Belser Hortus, 16th Century

Matteaus Plataerius, 15th Century


















Throughout the Renaissance period and the flowering of aestheticism, art for art’s sake, naturalist print making moved from pure functionality to cater to a more aesthetic market. Commissions for works of “florigia”, expensive books cataloging exotic fruits and flowers, flourished in the 17th century. Advancements in techniques such as engraving and etching lead to greater fineness and experimentation.       



Indian Sugar Cane
Jatropha (Rubber Tree)























By the 18th and 19th century the popularity of botanical prints had reached its heights, while mass printing and lithograph allowed this demand to flourish. In 1787 William Curtis published the first issue of The Botanical Magazine, a platform for both illustrators and naturalists. This, the oldest journal of its kind, is still published today by The Royal Botanical Gardens at Kew, London. 

(following images from Curtis' Botanical Magazine, 1807)

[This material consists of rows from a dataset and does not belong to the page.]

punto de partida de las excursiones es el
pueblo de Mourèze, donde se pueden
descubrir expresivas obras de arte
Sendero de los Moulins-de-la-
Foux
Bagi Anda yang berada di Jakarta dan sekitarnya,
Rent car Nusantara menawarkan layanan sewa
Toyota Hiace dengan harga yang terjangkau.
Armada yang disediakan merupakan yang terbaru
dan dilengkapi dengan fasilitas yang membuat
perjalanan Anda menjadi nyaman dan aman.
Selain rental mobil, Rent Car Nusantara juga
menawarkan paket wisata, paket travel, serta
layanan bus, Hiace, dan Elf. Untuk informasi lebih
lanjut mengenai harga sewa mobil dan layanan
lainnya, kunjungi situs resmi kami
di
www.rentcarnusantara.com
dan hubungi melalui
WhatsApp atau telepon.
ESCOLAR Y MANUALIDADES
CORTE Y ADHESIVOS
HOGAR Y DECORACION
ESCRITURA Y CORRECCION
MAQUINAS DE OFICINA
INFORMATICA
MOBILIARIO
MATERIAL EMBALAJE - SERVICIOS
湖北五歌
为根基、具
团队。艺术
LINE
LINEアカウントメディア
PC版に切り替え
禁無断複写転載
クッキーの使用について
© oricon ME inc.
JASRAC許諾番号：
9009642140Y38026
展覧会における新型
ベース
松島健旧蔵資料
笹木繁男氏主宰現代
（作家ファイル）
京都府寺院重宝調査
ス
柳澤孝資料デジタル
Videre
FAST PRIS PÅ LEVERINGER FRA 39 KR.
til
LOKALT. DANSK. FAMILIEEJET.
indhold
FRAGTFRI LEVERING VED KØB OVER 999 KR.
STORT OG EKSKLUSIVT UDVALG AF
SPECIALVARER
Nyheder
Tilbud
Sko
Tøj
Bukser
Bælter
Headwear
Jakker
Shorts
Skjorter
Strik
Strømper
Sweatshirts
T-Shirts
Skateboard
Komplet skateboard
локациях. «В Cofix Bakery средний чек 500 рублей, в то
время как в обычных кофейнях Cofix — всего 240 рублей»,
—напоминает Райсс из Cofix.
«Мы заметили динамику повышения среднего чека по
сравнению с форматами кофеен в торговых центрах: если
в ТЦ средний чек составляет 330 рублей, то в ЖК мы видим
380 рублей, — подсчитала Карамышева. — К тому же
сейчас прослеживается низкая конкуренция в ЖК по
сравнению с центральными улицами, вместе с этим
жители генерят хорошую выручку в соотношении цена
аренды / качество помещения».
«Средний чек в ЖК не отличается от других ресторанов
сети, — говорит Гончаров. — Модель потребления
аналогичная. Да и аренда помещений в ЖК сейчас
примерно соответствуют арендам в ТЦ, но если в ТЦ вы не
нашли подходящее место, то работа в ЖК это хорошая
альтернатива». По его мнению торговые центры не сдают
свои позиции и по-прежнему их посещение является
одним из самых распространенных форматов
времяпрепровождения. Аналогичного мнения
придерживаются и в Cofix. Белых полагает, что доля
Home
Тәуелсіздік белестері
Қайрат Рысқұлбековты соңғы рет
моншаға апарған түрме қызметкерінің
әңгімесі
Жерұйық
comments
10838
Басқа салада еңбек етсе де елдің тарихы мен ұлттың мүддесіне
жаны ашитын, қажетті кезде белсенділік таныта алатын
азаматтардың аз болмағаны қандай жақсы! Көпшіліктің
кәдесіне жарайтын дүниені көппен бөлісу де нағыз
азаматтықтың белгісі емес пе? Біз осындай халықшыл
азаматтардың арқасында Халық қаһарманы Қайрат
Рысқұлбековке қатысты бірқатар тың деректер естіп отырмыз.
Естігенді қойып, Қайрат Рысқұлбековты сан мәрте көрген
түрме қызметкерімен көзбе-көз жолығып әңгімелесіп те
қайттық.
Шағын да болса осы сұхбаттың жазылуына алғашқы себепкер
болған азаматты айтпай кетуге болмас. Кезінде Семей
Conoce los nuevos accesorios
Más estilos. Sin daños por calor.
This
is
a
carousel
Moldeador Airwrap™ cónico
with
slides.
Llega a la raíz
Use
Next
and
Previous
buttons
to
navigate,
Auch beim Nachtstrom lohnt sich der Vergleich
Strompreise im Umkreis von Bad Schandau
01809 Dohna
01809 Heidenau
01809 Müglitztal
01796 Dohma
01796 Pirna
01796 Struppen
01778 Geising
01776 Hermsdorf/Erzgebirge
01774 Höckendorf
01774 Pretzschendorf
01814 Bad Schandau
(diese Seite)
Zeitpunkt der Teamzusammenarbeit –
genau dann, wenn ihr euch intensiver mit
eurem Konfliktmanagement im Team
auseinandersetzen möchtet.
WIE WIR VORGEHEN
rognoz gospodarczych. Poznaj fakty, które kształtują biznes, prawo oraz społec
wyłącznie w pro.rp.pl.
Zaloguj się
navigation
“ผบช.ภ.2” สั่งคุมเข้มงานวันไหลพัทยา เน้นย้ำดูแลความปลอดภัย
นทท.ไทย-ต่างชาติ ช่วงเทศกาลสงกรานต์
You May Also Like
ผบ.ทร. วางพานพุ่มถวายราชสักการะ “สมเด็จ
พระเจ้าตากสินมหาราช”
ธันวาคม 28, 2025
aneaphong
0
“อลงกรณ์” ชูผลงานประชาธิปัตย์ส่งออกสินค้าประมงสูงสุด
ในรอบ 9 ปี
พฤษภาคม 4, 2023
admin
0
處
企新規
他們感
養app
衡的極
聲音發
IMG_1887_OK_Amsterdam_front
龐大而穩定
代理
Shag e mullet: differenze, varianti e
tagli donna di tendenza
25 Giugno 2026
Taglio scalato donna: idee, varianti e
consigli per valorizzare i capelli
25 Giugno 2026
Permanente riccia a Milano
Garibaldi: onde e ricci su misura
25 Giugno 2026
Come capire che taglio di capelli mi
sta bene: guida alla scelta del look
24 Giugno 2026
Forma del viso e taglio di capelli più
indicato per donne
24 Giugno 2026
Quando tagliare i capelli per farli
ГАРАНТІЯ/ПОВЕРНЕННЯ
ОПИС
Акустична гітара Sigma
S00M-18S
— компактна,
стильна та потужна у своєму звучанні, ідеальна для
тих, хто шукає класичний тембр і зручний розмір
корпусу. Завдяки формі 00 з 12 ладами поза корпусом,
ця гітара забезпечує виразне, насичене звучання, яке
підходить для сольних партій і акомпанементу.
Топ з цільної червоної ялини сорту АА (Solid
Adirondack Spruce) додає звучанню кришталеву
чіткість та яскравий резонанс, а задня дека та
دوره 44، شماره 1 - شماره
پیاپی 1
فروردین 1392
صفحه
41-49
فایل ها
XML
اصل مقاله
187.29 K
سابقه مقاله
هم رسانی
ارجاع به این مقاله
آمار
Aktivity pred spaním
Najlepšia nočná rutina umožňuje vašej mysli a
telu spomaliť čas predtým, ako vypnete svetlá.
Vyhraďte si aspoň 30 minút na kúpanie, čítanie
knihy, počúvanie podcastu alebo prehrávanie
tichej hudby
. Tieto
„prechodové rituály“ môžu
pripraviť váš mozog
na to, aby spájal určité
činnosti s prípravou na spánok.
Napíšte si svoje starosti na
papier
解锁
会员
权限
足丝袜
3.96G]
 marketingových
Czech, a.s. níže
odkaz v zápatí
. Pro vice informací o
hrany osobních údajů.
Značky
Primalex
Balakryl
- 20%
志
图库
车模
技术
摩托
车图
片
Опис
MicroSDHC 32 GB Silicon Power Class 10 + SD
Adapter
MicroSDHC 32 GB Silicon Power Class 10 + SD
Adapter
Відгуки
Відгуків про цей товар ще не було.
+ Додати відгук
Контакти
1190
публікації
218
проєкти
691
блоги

In the modern world, the naturalist print feels full of nostalgia, intrigue, and exotica. In a pre-photographic era, the print itself was part curiosity, part travelogue, part historical record. As an artistic object, it cradles the thrill of the newly observed. Like peaking through the slit of an antiquated kinetoscope, the feeling is one of looking back upon a world still discovering itself. Despite its origins as an informational tool, the naturalist print somehow never truly feels like a work of pure realism. Partial to artistic temperaments, romantic saturation of colour, and imaginative situations, to the modern eye they more closely resemble drawings in a children’s fantasy story than any sort of hard scientific evidence. For me, these depictions of flora and fauna will always evoke a sense of bespoke quirkiness that’s often un-retained in photography, now the premier medium for cataloging the natural world. 


Gang Gang Cockatoo, 1884
England, 1860
Germany, 1894





 So here were a lovely few to get us started. I’ll be featuring new examples whenever the fancy strikes me, grouped by categorical or thematic similarities.